Proof involving the Pigeonhole principle

Question

Prove that among any given $n + 1$ positive integers, there are always two whose difference is divisible by $n$

My Answer:

Using Pigeonhole principle:

From a set of at least $2$ different $n+1$ positive integers the difference between $n+1$ integers will always have a case where it is divisible by $n$. Because if there is $n+1$ integers which can be pigeons in this case then there must be at least $n$ holes where $n+1$ integers can divide by $n$. Although this does not mean all $n+1$ integers can be divisible by $n$ but there are cases where they can be.

Examples:

• $(16 - 13) / 2$ is not divisible by $n$ for $n+1$ integers, where $n = 2$.
• $(15 - 13) / 2 = 1$ is divisible by $n$, where $n = 2$.
• $(13-12) + (16-14) / 4$ is not divisible by $n$, where $n = 4$.

Answer 1

While the pigeonhle principle can be used here, the proof you give is not very clear.

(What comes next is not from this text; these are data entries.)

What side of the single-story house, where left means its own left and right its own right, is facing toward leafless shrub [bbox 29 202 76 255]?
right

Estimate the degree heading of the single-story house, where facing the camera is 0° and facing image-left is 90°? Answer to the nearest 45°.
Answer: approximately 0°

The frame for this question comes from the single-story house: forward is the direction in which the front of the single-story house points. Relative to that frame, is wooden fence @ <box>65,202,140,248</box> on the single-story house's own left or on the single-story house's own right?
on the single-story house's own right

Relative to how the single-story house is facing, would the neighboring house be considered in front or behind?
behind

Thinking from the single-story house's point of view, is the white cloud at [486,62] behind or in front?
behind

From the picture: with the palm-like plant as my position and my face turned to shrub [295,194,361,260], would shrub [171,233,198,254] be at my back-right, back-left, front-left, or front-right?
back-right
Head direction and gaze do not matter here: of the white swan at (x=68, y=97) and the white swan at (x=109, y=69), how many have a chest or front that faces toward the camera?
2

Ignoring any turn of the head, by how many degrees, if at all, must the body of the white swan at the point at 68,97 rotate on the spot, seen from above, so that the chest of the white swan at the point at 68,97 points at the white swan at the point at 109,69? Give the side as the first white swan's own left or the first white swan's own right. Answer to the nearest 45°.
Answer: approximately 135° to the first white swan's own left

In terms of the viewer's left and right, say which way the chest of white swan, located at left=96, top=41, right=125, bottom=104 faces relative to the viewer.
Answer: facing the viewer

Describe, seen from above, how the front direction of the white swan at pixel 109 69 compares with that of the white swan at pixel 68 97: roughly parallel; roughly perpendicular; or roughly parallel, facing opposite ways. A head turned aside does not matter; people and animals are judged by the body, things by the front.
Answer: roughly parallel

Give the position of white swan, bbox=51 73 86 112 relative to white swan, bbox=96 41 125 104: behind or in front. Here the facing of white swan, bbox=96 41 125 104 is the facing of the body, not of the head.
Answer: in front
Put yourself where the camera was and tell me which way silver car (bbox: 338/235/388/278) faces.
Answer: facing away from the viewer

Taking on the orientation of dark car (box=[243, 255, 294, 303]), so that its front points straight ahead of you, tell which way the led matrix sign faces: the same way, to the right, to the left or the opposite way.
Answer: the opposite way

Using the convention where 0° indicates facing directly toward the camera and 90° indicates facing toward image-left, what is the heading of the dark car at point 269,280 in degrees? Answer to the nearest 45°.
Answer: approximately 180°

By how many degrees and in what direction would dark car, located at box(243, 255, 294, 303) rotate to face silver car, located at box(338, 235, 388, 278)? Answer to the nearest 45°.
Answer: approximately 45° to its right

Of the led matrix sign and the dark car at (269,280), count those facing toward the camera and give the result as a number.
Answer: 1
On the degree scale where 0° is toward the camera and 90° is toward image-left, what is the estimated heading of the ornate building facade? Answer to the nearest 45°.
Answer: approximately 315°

Try using as the holes the set of integers mod $n$. Then for each of the $n+1$ given integers $m_k$ create a "pigeon" by mapping $m_k \mapsto (m_k \mod n)$.

Any two $m_k$ with the same values mod $n$ will have a difference divisible by $n$.

Now if no difference is divisible by $n$ you have fit $n+1$ pigeons into $n$ holes, which is a contradiction.